Go Green With The Latest Electrical Trends


Chances are that you have heard a lot about "going green" in all kinds of industry and business contexts. When it comes to finding the right electrical products for your company or property, going green means reducing your energy consumption and carbon footprint while safely disposing of hazardous waste materials that your used electrical products may contain.
Harnessing the following electrical trends will help you effectively manage your energy consumption levels and reduce the environmental impact of your business or residential property:
  1. Daylight Harvesting
    Using photo-sensors and a set of integrated controls, daylight harvesting systems reduce the use of artificial indoor lighting when natural daylight is available in order to reduce energy consumption. Daylight harvesting systems are designed to maintain a minimum recommended light level and can be customized according to the unique needs and uses of each individual space.
  2. Occupancy and Vacancy Sensors
    With strategically installed sensors, these "smart" motion detection systems adjust light levels from room to room based on occupancy, ensuring that you use only the electricity you need. Once a room is vacated, these sensors automatically manage the operation of lights to help minimize use.
  3. Fluorescent Lighting
    Fluorescent lighting has become an increasingly energy efficient solution over the years by utilizing smaller diameter tubes which consume less electricity.
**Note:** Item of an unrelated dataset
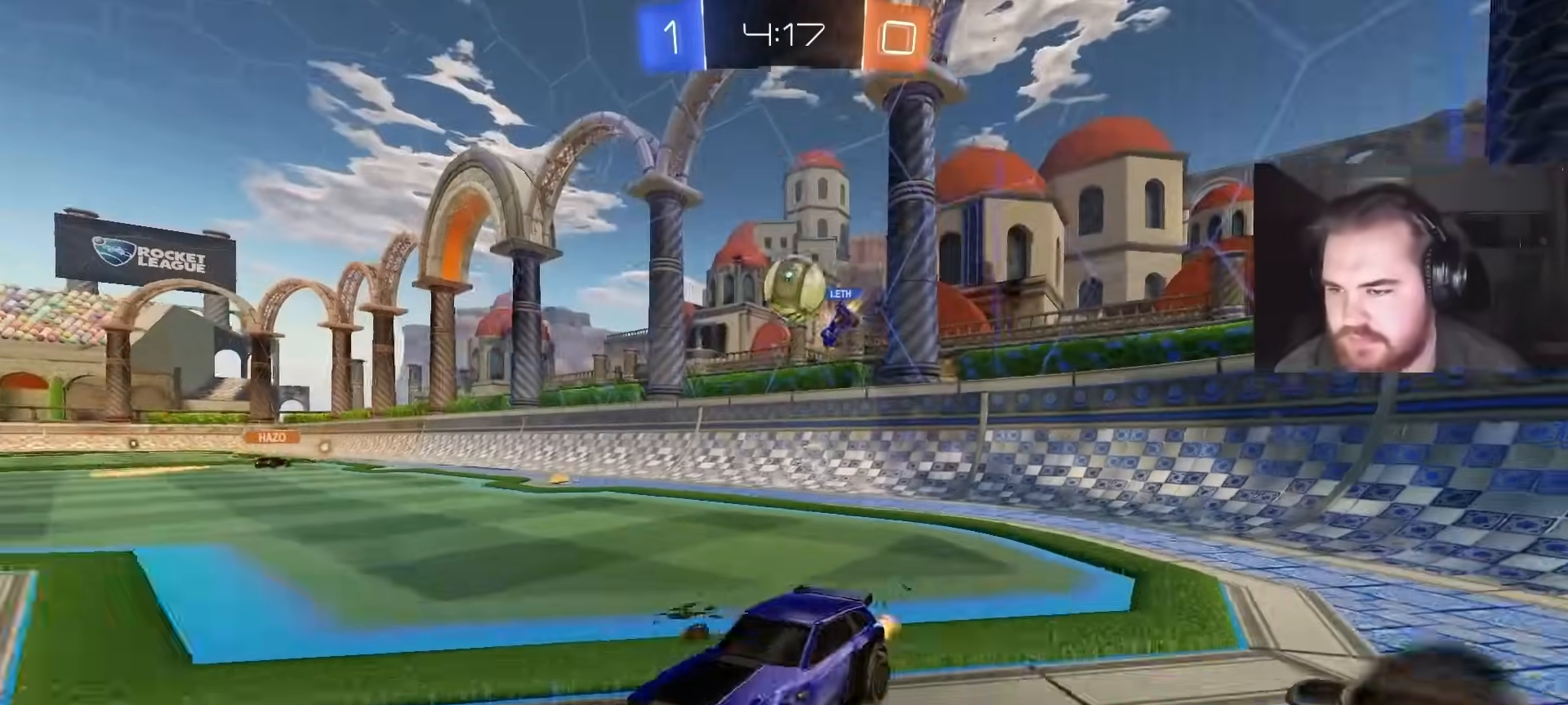
{"buttons": ["R2"], "left_stick": "center", "right_stick": "center", "events": [[150, "left_stick", "center"]]}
With double the average rated life of their predecessors, they also save companies significantly on maintenance costs. The required electronic ballast systems required for T8 and T5 bulbs further reduces the energy consumption of these lamps.
  4. LED Lighting
    LED lighting offers significant improvements in energy consumption and product lifespan when compared to incandescent lamps of similar size and output. Unlike fluorescent options, LEDs contain no mercury, which saves your company on disposal costs and helps to reduce environmental impact.
  5. Photoluminescent Signage
    Glow-in-the-dark design elements use zero energy and thus incur no operational or maintenance costs. There are currently a variety of low-cost photoluminescent indoor signage options available, such as "Exit" and "Fire Extinguisher" signs.
  6. VFDs (Variable Frequency Drives)
    Sometimes referred to as AFDs (Adjustable Frequency Drives), these units are commonly used in large-scale ventilation systems and in conjunction with heavy machinery (pumps, elevators, conveyor belts, etc.) to save energy by effectively matching system output to demand.
  7. Power Factor Correction
    The power factor of an AC electric system is defined as the ratio of the real power flow to the apparent power contained in the circuit. An automatic power factor correction unit significantly improves this power factor, resulting in greater overall system efficiency.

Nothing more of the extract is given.